“Kepada Tanah”: Mendengungkan Perjuangan Warga Wadas Melalui Pameran Kopi

Mar 17, 2022 | 0 comments

Written by walhijogja

Pada sore di hari Minggu, 27 Februari 2022, seruan “Cabut IPL Wadas” dan “Tarik Aparat dari Desa Wadas” bergema dari ruang aula yang berada di lantai dua Kedai Kebun Forum, Mantrijeron, Yogyakarta. Diskusi itu memperbincangkan perjuangan warga Desa Wadas, Purworejo, Jawa Tengah, menolak proyek tambang batuan andesit di desa mereka.

Sementara, puluhan kemasan kopi dengan beragam gambar yang didominasi narasi dan simbol perjuangan warga Wadas menghiasi sudut ruang galeri seni yang berada di lantai dasar kedai itu.

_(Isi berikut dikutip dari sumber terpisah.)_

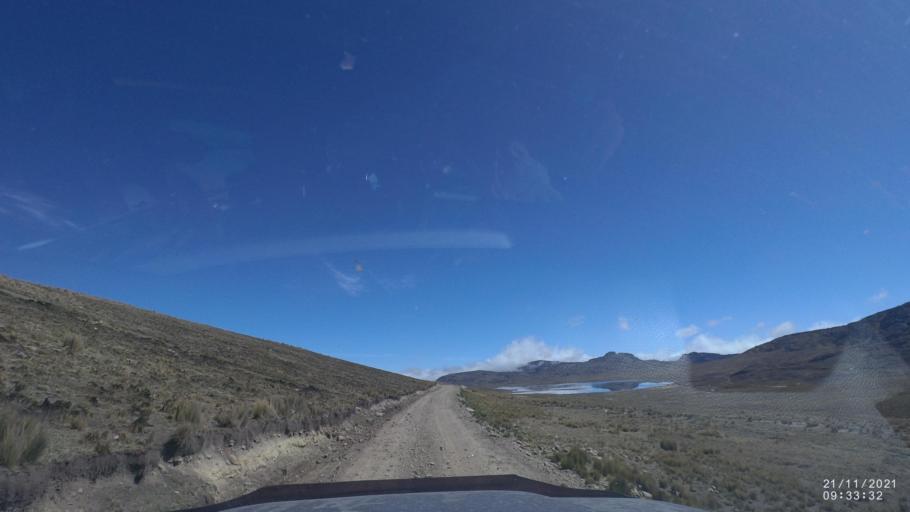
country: BO
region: Cochabamba
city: Cochabamba
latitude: -17.0609
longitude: -66.2582
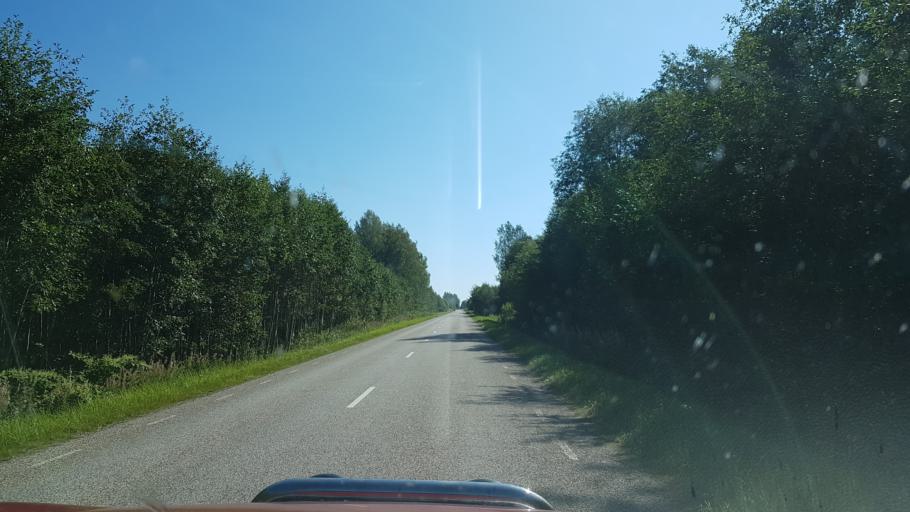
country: EE
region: Polvamaa
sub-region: Polva linn
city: Polva
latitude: 58.2458
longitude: 27.1944
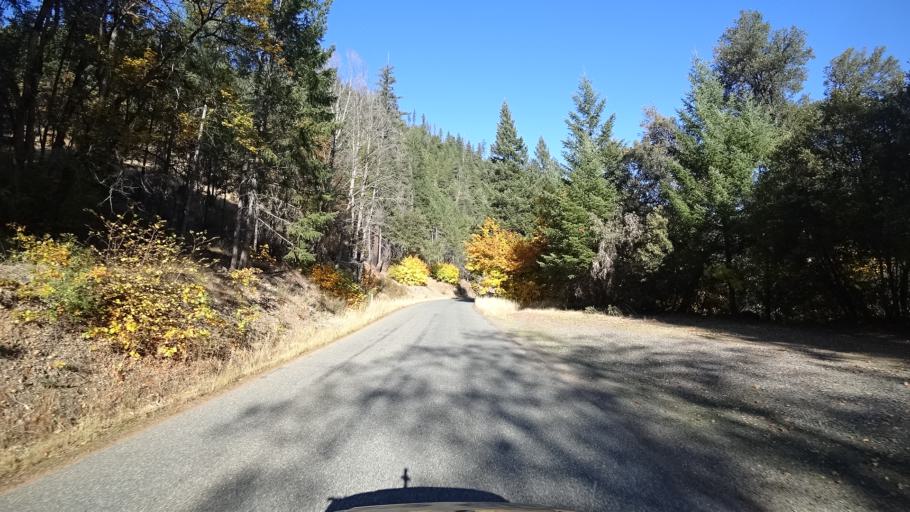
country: US
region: California
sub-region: Siskiyou County
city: Happy Camp
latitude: 41.6513
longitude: -123.1143
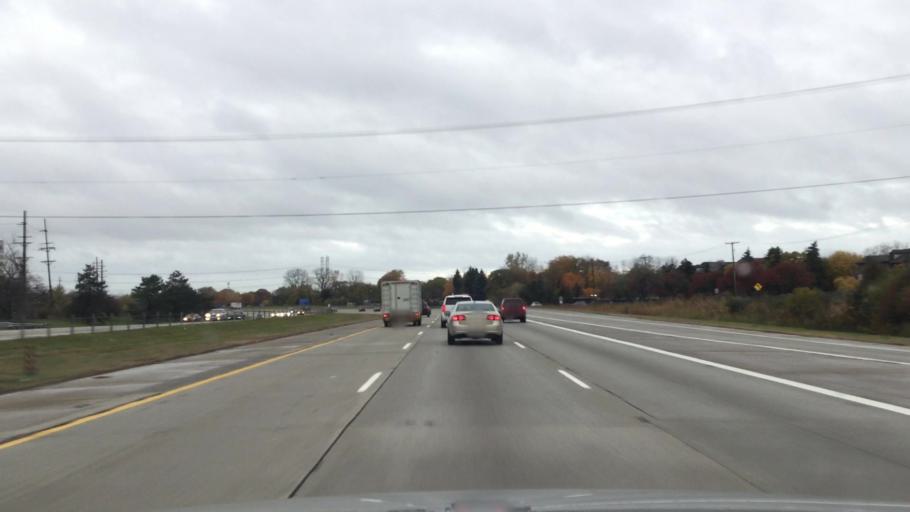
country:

Galeri juga dihiasi kata pengantar pameran yang dituliskan langsung pada dinding; foto-foto yang menampilkan tumpukan biji kopi, tanaman kopi, dan seorang petani Wadas sedang menyodorkan tangan berisi butiran kopi; bersanding dengan susunan besek (anyaman bambu yang biasanya digunakan untuk membungkus makanan) membentuk persegi yang menampilkan lukisan perempuan dengan wajah muram dalam pelukan seorang pria, tulisan “Wadas Ora Didol”, serta tangan yang menggenggam bucket eskavator.

Diskusi dan pameran kopi itu menjadi rangkaian dari pameran dengan tema, “Kepada Tanah: Hidup dan Masa Depan Wadas”. Pameran ini digelar di Seminyak (Bali), Batu, Semarang, Jakarta, Bandung, dan Yogyakarta, secara bersusulan sejak 8-28 Februari 2022.

Gelombang solidaritas antar kota, antar provinsi

Pameran Kepada Tanah lahir dari kepedulian jejaring solidaritas atas penolakan warga Wadas terhadap rencana tambang andesit. Kisah penolakan itu bermula dari rencana Proyek Strategis Nasional (PSN) Bendungan Bener yang akan mengeruk material pembangunan dari Desa Wadas. Material berupa batuan andesit dari Wadas akan dikeruk melalui aktivitas pertambangan di atas lahan seluas 114 hektar.

Sementara, desa yang berada di punggung perbukitan menoreh ini merupakan lahan produktif. Selama turun-temurun, warga Wadas menggantungkan hidupnya dari aneka hasil pertanian yang tumbuh di desa mereka.

Bukan hanya itu, 27 sumber mata air yang tersebar di penjuru desa dimanfaatkan oleh warga untuk mengairi lahan pertanian maupun pemukiman. Bambu-bambu yang tumbuh liar di pekarangan rumah dan kebun menjadi bahan pokok menganyam besek dan baki, dua komoditas yang mereka jual untuk menambah penghasilan.

Warga menilai, manfaat yang telah dilimpahkan oleh “Bumi Wadas” akan lenyap bila tambang andesit berhasil masuk. Sejak rencana tambang andesit ini pertama kali berhembus sekira tahun 2015, warga telah melayangkan penolakan.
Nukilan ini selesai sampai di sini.